● **Stored items**
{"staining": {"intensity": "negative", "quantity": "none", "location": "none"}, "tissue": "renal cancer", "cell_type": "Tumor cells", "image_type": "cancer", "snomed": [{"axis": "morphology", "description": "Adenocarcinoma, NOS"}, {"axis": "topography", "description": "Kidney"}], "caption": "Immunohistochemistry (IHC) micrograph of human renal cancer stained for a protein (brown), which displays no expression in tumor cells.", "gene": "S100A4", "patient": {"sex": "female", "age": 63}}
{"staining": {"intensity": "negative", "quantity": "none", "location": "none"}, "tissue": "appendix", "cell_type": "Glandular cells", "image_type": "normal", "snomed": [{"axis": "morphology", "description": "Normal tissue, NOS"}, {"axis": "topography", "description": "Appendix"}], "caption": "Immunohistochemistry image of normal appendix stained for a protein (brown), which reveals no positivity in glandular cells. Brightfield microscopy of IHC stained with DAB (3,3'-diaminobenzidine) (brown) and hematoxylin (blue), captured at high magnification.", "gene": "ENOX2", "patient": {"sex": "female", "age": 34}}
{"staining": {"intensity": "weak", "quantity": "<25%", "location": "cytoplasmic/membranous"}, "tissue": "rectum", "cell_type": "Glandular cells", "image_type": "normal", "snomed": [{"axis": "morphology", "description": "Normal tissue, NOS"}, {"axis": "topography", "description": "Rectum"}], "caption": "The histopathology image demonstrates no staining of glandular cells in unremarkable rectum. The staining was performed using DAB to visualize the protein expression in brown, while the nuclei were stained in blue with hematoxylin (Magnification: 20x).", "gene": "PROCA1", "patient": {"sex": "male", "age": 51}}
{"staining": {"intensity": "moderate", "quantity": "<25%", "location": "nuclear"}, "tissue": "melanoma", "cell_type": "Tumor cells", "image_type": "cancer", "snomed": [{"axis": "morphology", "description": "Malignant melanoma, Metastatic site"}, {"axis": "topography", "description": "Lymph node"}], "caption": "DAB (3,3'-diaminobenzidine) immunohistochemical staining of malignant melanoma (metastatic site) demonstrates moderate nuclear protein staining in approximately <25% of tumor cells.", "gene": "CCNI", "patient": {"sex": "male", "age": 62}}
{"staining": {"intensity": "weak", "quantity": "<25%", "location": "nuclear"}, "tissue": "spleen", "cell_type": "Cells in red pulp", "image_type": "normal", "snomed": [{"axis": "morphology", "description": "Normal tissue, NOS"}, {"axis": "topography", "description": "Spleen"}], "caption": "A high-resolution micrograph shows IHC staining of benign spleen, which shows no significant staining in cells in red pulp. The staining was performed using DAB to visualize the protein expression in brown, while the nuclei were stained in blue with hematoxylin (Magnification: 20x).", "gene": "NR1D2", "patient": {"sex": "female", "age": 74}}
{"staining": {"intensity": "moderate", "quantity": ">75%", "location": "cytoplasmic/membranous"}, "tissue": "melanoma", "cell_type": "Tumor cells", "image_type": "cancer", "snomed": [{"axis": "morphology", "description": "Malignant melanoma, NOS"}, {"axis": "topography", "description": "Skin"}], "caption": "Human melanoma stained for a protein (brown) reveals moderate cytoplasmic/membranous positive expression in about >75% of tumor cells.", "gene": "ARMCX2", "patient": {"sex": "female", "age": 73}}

● **EXERCISE DESCRIPTION**
Could you output every entry above exactly as it stands?

● **PROBLEM SOLUTION**
{"staining": {"intensity": "negative", "quantity": "none", "location": "none"}, "tissue": "renal cancer", "cell_type": "Tumor cells", "image_type": "cancer", "snomed": [{"axis": "morphology", "description": "Adenocarcinoma, NOS"}, {"axis": "topography", "description": "Kidney"}], "caption": "Immunohistochemistry (IHC) micrograph of human renal cancer stained for a protein (brown), which displays no expression in tumor cells.", "gene": "S100A4", "patient": {"sex": "female", "age": 63}}
{"staining": {"intensity": "negative", "quantity": "none", "location": "none"}, "tissue": "appendix", "cell_type": "Glandular cells", "image_type": "normal", "snomed": [{"axis": "morphology", "description": "Normal tissue, NOS"}, {"axis": "topography", "description": "Appendix"}], "caption": "Immunohistochemistry image of normal appendix stained for a protein (brown), which reveals no positivity in glandular cells. Brightfield microscopy of IHC stained with DAB (3,3'-diaminobenzidine) (brown) and hematoxylin (blue), captured at high magnification.", "gene": "ENOX2", "patient": {"sex": "female", "age": 34}}
{"staining": {"intensity": "weak", "quantity": "<25%", "location": "cytoplasmic/membranous"}, "tissue": "rectum", "cell_type": "Glandular cells", "image_type": "normal", "snomed": [{"axis": "morphology", "description": "Normal tissue, NOS"}, {"axis": "topography", "description": "Rectum"}], "caption": "The histopathology image demonstrates no staining of glandular cells in unremarkable rectum. The staining was performed using DAB to visualize the protein expression in brown, while the nuclei were stained in blue with hematoxylin (Magnification: 20x).", "gene": "PROCA1", "patient": {"sex": "male", "age": 51}}
{"staining": {"intensity": "moderate", "quantity": "<25%", "location": "nuclear"}, "tissue": "melanoma", "cell_type": "Tumor cells", "image_type": "cancer", "snomed": [{"axis": "morphology", "description": "Malignant melanoma, Metastatic site"}, {"axis": "topography", "description": "Lymph node"}], "caption": "DAB (3,3'-diaminobenzidine) immunohistochemical staining of malignant melanoma (metastatic site) demonstrates moderate nuclear protein staining in approximately <25% of tumor cells.", "gene": "CCNI", "patient": {"sex": "male", "age": 62}}
{"staining": {"intensity": "weak", "quantity": "<25%", "location": "nuclear"}, "tissue": "spleen", "cell_type": "Cells in red pulp", "image_type": "normal", "snomed": [{"axis": "morphology", "description": "Normal tissue, NOS"}, {"axis": "topography", "description": "Spleen"}], "caption": "A high-resolution micrograph shows IHC staining of benign spleen, which shows no significant staining in cells in red pulp. The staining was performed using DAB to visualize the protein expression in brown, while the nuclei were stained in blue with hematoxylin (Magnification: 20x).", "gene": "NR1D2", "patient": {"sex": "female", "age": 74}}
{"staining": {"intensity": "moderate", "quantity": ">75%", "location": "cytoplasmic/membranous"}, "tissue": "melanoma", "cell_type": "Tumor cells", "image_type": "cancer", "snomed": [{"axis": "morphology", "description": "Malignant melanoma, NOS"}, {"axis": "topography", "description": "Skin"}], "caption": "Human melanoma stained for a protein (brown) reveals moderate cytoplasmic/membranous positive expression in about >75% of tumor cells.", "gene": "ARMCX2", "patient": {"sex": "female", "age": 73}}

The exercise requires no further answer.